[Brano di partenza]:
------------------------

In virtù di quanto sopra, i presupposti d’imposta che si verificano nella piattaforma continentale e nella zona economica esclusiva connessi, direttamente od indirettamente, con le attività di sfruttamento delle risorse naturali, rientrano pienamente nell’ambito di applicazione della legge tributaria dello Stato costiero. Argomenti a favore di tale chiave di lettura si deducono sia dalle disposizioni contenute in numerose convenzioni contro le doppie imposizioni, sia dall’art. 162, co. 2, lett. f), del d.P.R. n. 917/1986.

In merito alle navi (ma analogo discorso vale anche per gli aeromobili), va tenuto conto che in base ad una norma consuetudinaria internazionale, esplicitata nell’art. 92 della Convenzione di Montego Bay, esse sono sottoposte al potere esclusivo dello Stato della bandiera, salvo nei casi in cui si trovino a transitare od a sostare nel mare territoriale di un altro Stato. In tali casi, questo altro Stato si aggiunge (ma non si sostituisce) al primo per ciò che concerne l’esercizio della propria giurisdizione, ma con alcune limitazioni.

------------------------

[Record forniti]:
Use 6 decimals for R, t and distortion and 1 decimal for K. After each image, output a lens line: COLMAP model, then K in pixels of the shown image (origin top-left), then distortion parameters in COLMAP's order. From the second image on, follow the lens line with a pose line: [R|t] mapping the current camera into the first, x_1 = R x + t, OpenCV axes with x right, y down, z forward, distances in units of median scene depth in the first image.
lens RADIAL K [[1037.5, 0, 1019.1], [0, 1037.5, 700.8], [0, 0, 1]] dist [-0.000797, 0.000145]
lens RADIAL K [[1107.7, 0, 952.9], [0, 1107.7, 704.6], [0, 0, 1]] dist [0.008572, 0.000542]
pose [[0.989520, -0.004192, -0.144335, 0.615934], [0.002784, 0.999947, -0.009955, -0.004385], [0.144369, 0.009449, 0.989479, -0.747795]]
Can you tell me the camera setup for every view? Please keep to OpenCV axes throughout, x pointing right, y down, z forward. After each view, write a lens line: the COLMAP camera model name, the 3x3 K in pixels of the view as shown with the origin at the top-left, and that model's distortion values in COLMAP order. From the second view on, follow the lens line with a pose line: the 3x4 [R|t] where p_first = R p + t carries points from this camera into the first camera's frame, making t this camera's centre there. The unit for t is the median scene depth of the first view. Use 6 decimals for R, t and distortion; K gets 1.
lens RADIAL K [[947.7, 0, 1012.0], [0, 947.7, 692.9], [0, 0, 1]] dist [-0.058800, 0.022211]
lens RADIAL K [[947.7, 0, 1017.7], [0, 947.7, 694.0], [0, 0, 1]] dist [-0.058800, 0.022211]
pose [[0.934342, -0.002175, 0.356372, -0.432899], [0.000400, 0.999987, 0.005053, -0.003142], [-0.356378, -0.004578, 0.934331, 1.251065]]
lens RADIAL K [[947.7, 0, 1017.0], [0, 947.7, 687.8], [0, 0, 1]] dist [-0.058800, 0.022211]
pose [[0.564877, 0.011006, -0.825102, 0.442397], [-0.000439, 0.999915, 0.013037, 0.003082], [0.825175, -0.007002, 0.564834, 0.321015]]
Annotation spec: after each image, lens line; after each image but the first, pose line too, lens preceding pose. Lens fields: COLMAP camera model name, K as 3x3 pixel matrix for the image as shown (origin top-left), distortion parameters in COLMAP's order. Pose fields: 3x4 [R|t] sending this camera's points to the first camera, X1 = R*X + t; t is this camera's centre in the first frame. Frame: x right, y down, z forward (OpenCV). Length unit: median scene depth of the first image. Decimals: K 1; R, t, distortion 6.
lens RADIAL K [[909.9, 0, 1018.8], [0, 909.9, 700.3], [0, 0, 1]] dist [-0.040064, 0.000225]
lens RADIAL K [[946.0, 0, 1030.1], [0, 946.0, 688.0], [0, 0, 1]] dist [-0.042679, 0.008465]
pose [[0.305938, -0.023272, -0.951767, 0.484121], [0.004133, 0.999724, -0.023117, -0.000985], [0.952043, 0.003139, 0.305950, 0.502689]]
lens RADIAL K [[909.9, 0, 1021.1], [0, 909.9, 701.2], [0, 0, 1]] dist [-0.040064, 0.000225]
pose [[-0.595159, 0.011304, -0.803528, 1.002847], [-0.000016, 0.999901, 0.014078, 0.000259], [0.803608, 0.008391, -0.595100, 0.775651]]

------------------------

[Compiti ed esercizi]:
• a. Secondo il brano di partenza, a quale potere sono sottoposte le navi in base all'art. 92 della Convenzione di Montego Bay?
• b. Trasforma in un CSV a due colonne, intitolate richiesta e risposta, i record che vanno dalla riga contenente "Can you tell" fino alla riga contenente "-0.007002, 0.564834, 0.321015]]", entrambe comprese. Metti una riga per ogni richiesta, con il testo e la risposta ciascuno in un unico campo tra virgolette e con gli a capo sostituiti da spazi.

[Soluzioni]:
• a. Al potere esclusivo dello Stato della bandiera, salvo nei casi in cui transitino o sostino nel mare territoriale di un altro Stato.

• b.
richiesta,risposta
"Can you tell me the camera setup for every view? Please keep to OpenCV axes throughout, x pointing right, y down, z forward. After each view, write a lens line: the COLMAP camera model name, the 3x3 K in pixels of the view as shown with the origin at the top-left, and that model's distortion values in COLMAP order. From the second view on, follow the lens line with a pose line: the 3x4 [R|t] where p_first = R p + t carries points from this camera into the first camera's frame, making t this camera's centre there. The unit for t is the median scene depth of the first view. Use 6 decimals for R, t and distortion; K gets 1.","lens RADIAL K [[947.7, 0, 1012.0], [0, 947.7, 692.9], [0, 0, 1]] dist [-0.058800, 0.022211] lens RADIAL K [[947.7, 0, 1017.7], [0, 947.7, 694.0], [0, 0, 1]] dist [-0.058800, 0.022211] pose [[0.934342, -0.002175, 0.356372, -0.432899], [0.000400, 0.999987, 0.005053, -0.003142], [-0.356378, -0.004578, 0.934331, 1.251065]] lens RADIAL K [[947.7, 0, 1017.0], [0, 947.7, 687.8], [0, 0, 1]] dist [-0.058800, 0.022211] pose [[0.564877, 0.011006, -0.825102, 0.442397], [-0.000439, 0.999915, 0.013037, 0.003082], [0.825175, -0.007002, 0.564834, 0.321015]]"